Operator: Good morning, ladies and gentlemen. Welcome to JPMorgan Chase's First Quarter 2013 Earnings Call. This call is being recorded. Your line will be muted for the duration of the call. We will now go live to the presentation. Please standby.
At this time, I would like to turn the call over to JPMorgan Chase's Chairman and CEO, Jamie Dimon; and Chief Financial Officer, Marianne Lake.
Ms. Lake, please go ahead.
Marianne Lake - CFO: Thank you. Good morning, everyone. I am going to take you through the presentation, which is available on our website. Please refer to the disclaimer regarding forward-looking statements at the back of the presentation.
So if you turn to Page 1, a very strong start to the year with record net income of $6.5 billion for the first quarter and record EPS of $1.59 a share and revenue of $25.8 billion and a return on tangible common equity of 17% for the quarter. You can see on Page 1, we've highlighted upfront two significant items, $650 million reserve release in mortgage and a $500 million reserve release in card, and as I go through the presentation, I'll also be highlighting for you a number of smaller items some positive and some negative.

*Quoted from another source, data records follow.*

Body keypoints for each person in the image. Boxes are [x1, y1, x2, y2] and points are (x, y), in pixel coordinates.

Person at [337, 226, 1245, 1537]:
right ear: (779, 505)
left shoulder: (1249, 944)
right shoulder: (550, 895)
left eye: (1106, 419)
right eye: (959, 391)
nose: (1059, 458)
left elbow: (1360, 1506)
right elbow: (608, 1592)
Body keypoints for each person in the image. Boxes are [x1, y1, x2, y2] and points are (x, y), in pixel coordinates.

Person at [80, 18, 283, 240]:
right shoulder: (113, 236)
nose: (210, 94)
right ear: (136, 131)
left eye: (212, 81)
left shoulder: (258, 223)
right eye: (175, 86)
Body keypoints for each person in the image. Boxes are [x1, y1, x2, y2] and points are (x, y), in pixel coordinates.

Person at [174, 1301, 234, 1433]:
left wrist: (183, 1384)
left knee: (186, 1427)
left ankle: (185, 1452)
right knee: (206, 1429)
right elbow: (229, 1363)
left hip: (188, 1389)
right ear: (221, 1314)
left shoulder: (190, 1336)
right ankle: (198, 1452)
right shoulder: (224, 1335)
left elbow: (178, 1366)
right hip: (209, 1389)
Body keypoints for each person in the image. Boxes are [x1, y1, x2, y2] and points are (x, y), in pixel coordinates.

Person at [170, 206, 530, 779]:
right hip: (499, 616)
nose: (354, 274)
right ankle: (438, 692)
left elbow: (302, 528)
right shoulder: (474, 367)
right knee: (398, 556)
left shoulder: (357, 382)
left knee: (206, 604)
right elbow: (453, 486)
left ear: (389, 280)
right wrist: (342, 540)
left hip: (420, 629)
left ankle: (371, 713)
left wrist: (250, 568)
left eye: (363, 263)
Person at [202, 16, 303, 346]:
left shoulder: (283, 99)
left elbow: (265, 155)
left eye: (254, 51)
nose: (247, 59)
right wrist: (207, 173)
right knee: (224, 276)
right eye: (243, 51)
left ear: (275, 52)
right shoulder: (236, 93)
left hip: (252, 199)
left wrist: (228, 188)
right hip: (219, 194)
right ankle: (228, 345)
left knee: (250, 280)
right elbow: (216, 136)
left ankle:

We continue to maintain the leadership positions we highlighted at Investor Day. Number one, ATM network, number two branch network, number two mortgage originator, number one credit card issuer in the U.S. and number one ranking in Global IB fees and we are on track to deliver against our expense target for the year. On a reported basis, total loans for the Company were up 1% with core loan growth excluding one-offs up 5%.
Favorable credit performance continued in our wholesale and core consumer portfolio, with low level of delinquencies and charge-offs. As the housing market recovers, losses in the real estate portfolio continue to improve and this quarter we saw 30 plus delinquencies declined by 14% and severities improve.
So, if you turn to Page 3 for a brief capital update. We ended the quarter with Basel 1 and Basel 3 Tier 1 common at a $143 billion and $146 billion respectively, both up from last quarter. Our Basel 1 ratio is 10.2%, which reflects the impact of new market risk rules that went into effect in January and this 10.2% compares to ratio of 9.9% the last quarter as measured on the same basis. Our Basel 3 ratio of 8.9% is up from 8.7% last quarter and reflects the full impact of the rules as we understand them. As you know we don't pull forward the impact of passive run off or model enhancements, which we expect to deliver around 100 basis points of benefit this year and next. We still expect to meet our Basel 3 Tier 1 common target of 9.5% by the end of this year including the capacity to continue share repurchases. We've also made progress this quarter and are on track for full LCR compliance this year.
So in the bullet at the bottom of the page, the bullet intends to increase the quarterly dividend to $0.38 a share effective in the second quarter. We repurchased $2.6 billion of common equity in the first quarter with authorization to repurchase an additional $6 billion over the next four quarters.